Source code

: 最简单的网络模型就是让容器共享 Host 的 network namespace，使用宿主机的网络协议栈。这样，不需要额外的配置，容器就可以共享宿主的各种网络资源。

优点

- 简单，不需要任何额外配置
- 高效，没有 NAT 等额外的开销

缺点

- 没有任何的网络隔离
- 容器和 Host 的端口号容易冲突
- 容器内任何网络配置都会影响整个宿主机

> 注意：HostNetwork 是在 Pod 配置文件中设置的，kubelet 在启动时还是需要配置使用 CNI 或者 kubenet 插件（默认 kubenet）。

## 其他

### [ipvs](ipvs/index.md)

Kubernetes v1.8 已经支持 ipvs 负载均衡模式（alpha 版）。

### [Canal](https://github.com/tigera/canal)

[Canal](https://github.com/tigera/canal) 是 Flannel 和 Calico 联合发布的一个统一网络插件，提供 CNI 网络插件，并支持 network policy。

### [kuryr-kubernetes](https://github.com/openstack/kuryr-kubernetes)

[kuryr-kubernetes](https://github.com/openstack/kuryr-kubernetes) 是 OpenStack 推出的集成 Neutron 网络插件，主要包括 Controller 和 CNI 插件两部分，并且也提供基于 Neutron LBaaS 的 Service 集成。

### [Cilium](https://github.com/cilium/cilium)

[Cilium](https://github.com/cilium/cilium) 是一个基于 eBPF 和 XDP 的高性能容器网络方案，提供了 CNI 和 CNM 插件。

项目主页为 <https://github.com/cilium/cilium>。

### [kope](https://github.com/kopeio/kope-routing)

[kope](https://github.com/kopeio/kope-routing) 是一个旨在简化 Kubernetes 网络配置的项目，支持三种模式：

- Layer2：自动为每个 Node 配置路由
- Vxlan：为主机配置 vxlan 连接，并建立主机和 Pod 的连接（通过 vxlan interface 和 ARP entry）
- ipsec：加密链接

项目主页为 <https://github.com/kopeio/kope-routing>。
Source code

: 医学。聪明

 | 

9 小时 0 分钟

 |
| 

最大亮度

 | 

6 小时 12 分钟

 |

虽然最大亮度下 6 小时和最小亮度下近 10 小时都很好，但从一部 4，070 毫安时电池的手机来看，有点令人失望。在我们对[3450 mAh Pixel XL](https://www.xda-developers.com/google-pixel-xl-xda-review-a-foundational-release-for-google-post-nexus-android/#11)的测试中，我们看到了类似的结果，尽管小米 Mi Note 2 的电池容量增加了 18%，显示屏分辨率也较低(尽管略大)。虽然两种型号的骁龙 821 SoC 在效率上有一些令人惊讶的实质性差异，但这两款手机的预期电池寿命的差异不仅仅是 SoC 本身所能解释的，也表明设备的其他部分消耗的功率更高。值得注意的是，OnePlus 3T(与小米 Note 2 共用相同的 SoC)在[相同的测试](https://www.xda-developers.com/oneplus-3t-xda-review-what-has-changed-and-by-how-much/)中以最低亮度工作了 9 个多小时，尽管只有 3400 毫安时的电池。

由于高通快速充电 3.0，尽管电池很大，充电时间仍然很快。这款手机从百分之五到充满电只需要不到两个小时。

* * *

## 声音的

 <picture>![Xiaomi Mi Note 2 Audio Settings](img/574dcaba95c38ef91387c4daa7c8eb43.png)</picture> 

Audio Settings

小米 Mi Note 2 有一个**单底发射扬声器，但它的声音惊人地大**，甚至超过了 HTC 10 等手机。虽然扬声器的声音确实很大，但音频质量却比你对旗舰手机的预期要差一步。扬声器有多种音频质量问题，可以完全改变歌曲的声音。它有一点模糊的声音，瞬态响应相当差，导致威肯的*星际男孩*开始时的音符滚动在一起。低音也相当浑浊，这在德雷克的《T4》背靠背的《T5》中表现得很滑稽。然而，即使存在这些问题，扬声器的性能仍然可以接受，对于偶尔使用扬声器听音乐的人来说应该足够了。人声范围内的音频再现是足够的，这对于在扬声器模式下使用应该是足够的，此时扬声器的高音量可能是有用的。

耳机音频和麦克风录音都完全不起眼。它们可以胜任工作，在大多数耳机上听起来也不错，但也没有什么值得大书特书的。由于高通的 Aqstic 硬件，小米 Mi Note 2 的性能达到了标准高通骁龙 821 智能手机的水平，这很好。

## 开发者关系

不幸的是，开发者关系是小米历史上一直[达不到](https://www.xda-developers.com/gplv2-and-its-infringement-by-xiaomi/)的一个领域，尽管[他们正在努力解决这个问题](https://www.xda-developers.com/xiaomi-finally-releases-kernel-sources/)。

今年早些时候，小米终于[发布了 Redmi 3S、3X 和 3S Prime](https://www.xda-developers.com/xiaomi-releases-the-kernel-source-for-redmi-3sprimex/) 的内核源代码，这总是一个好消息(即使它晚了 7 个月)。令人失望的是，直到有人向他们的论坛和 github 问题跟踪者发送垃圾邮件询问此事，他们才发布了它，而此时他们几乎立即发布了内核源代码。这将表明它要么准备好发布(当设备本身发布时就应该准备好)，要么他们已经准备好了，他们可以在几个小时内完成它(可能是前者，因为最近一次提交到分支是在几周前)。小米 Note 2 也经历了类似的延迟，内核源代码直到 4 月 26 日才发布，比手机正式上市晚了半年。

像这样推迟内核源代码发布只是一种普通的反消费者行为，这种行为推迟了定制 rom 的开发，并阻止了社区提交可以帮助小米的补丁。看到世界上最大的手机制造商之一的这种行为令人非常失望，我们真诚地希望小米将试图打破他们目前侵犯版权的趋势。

■ **Task goal**
Collect every line of the entries above that contains the string "canal". Treat uppercase and lowercase letters as distinct when matching.

■ **Exercise result**
### [Canal](https://github.com/tigera/canal)
[Canal](https://github.com/tigera/canal) 是 Flannel 和 Calico 联合发布的一个统一网络插件，提供 CNI 网络插件，并支持 network policy。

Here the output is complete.